Cumhurbaşkanı Derviş Eroğlu, 1960’tan bu yana yaşanan tüm gelişmeler, meydana gelen bunca olaya rağmen Kıbrıs Cumhuriyeti şemsiyesini altına girilmesinin tamiri imkansız, tarihi bir hata olacağını vurgulayarak, yapılması gerekenin yeni bir ortaklık kurulması olduğunu kaydetti. Eroğlu, Türk tarafının tüm iyi niyeti, barışçı çabasına karşın Rum tutumumun değişmemesi sonucu anlaşma olmuyorsa dünyanın Kıbrıs Türk halkının dediklerine kulak vererek, bu halkı mağdur durumda bırakmaması gerektiğini söyledi. Derviş Eroğlu, soğuk savaş dönemi geride kaldığını, dünyanın bambaşka bir şekil aldığına işaret ederek konuşmasını şöyle sürdürdü:
"Türkiye Başbakanı Sayın Recep Tayyip Erdoğan’ın çok doğru olarak belirttiği gibi, Birleşmiş Milletler örgütü kendini günümüz dünyasının koşullarına uyarlamalıdır. Kıbrıs Türk sporcusu Dünya’ya açılmak için Rum tahakkümünü kabul etmek zorunda değildir. Kabul etmemelidir, etmeyecektir. Öncelikle bizler, Hükümetimiz ve Anavatan Türkiye bu konuda atılımlar yapmalıyız ama Dünya da yükselen bu haklı feryada doğru yanıt vermeli, bizler için ağır siyasi bedeller anlamına gelecek yolları çözüm diye önümüze koymamalıdır. Kıbrıs Türk halkı kendi kimliği ile Dünya’ya açılabilmeli, seyahat, ticaret özgürlüğü kısıtlanmamalıdır. Ulaşımda, turizmde, eğitim sektöründe ve diğer birçok alanda bizlere uygulanmakta olan izolasyonlara son verilmelidir. Anavatanımız Türkiye, biz ve Hükümetlerimiz bundan sonra az önce ifade ettiğim sorunların aşılmasına, Dünya’ya kendimizi anlatmaya, haklarımızı almaya daha fazla ağırlık vermeliyiz. Halkı mutlu, refah seviyesi yüksek, sağlık, adalet, eğitim gibi çok önemli üç alanda sorunlarını geride bırakmış bir KKTC hepimizin özlemidir. Hükümetlerimiz, vatandaşın hizmetinde bir devlet mekanizması kurulması için hassasiyetlerini artırmalıdır. Ekonomik kalkınma için yatırım şarttır. Yatırımlar için bazı reformları yapmak kaçınılmazdır. Halkın moralini bozmadan, yaşam seviyesini düşürmeden tedbir alınmalıdır. Mali önlemler gündeme getirilir, bazı adımlar atılırken, ekonomiyi büyütecek, özel sektörü canlandıracak, sektörlerin sorunlarını giderecek, milli geliri artıracak, gelir adaletini sağlayacak tedbirler de düşünülmeli ve uygulanmalıdır. Anavatan Türkiye’den 2014 yılı ilk çeyreğinde gelecek suyun iyi değerlendirilmesi elzemdir. Tekrar etmek istiyorum; Benim Halkımıza, Anavatanımız Türkiye’ye inancım ve güvenim tamdır. Gelecek bizimdir."

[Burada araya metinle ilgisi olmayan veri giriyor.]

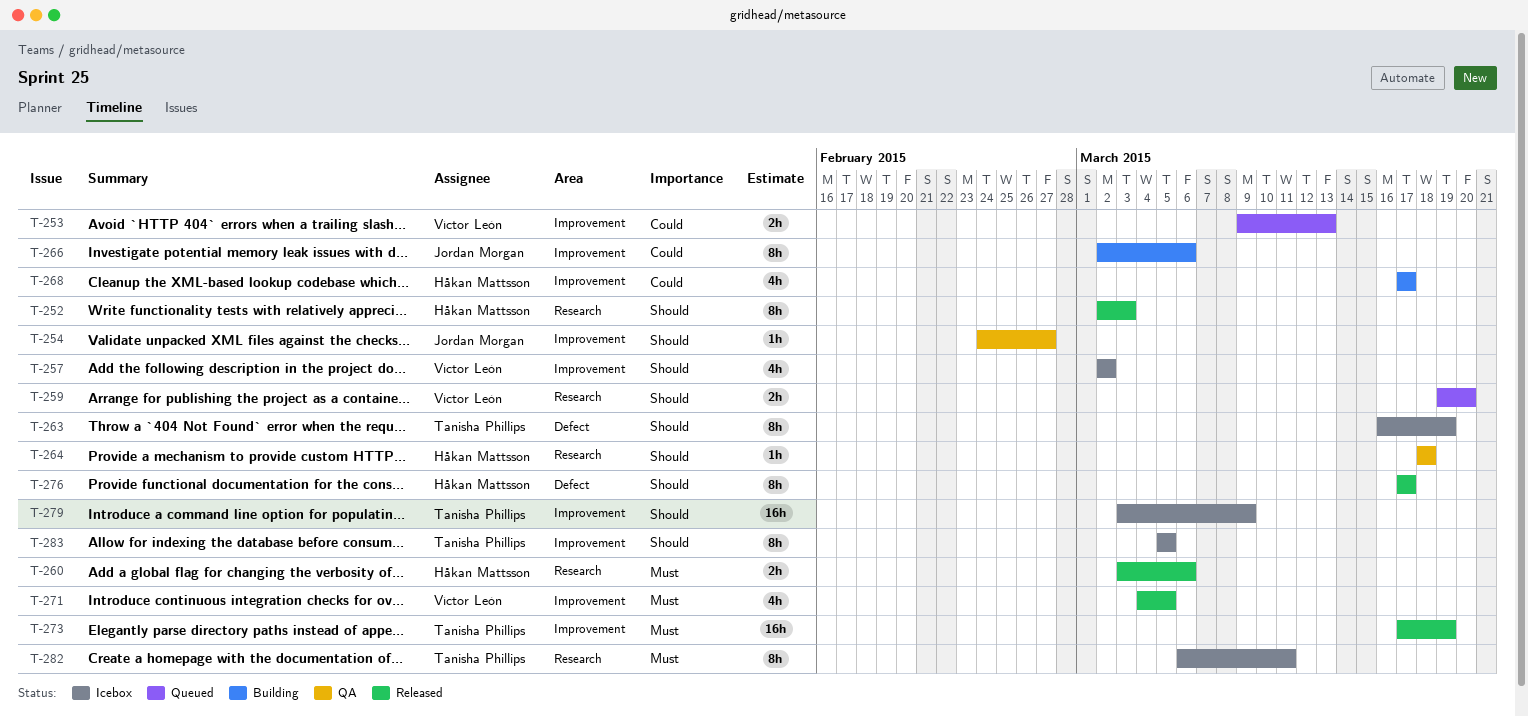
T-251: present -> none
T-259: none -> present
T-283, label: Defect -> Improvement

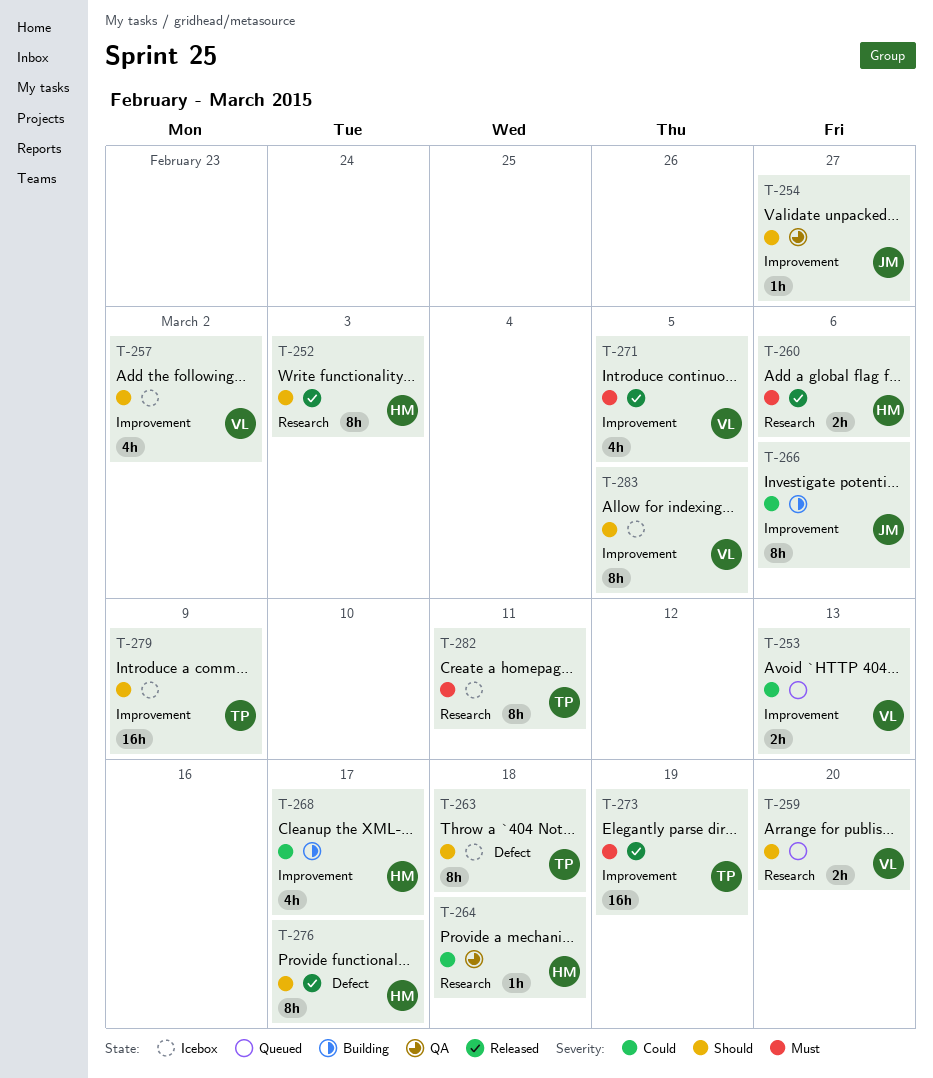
T-263, due: Mar 19 -> Mar 18
T-264, priority: Should -> Could
T-283, owner: Tanisha Phillips -> Víctor León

Cumhurbaşkanı Eroğlu, KKTC’nin en ileri ülkeler seviyesine kısa sürede gelebileceğini vurguladığı konuşmasının sonunda kurucu Cumhurbaşkanı Rauf Denktaş başta olmak üzere devletin ilanına katkı sağlayan ve hayatta olmayan herkesi rahmetle, hayatta olanları şükranla, sevgiyle andı. Tüm şehitleri, özgürlük mücadelesi lideri Dr. Fazıl Küçük’ü, Osman Örek’i, bugünlere gelinmesine katkıda bulunan ve ebediyete göç eden tüm devlet ve hükümet yetkililerini, milletvekillerini, bürokratları rahmetle yad eden Eroğlu, "Kahraman Türk Silahlı Kuvvetleri’ne, Güvenlik Kuvvetleri Komutanlığımıza, Anavatanımız Türkiye’nin gelmiş-geçmiş tüm Devlet ve Hükümet yetkililerine, siyasi partilerine, Kuzey Kıbrıs Türk Cumhuriyeti Devleti’ne dünden bugüne verdikleri maddi ve manevi değeri çok büyük desteklerinden, katkılarından ötürü teşekkür ediyorum" sözleriyle konuşmasını tamamladı.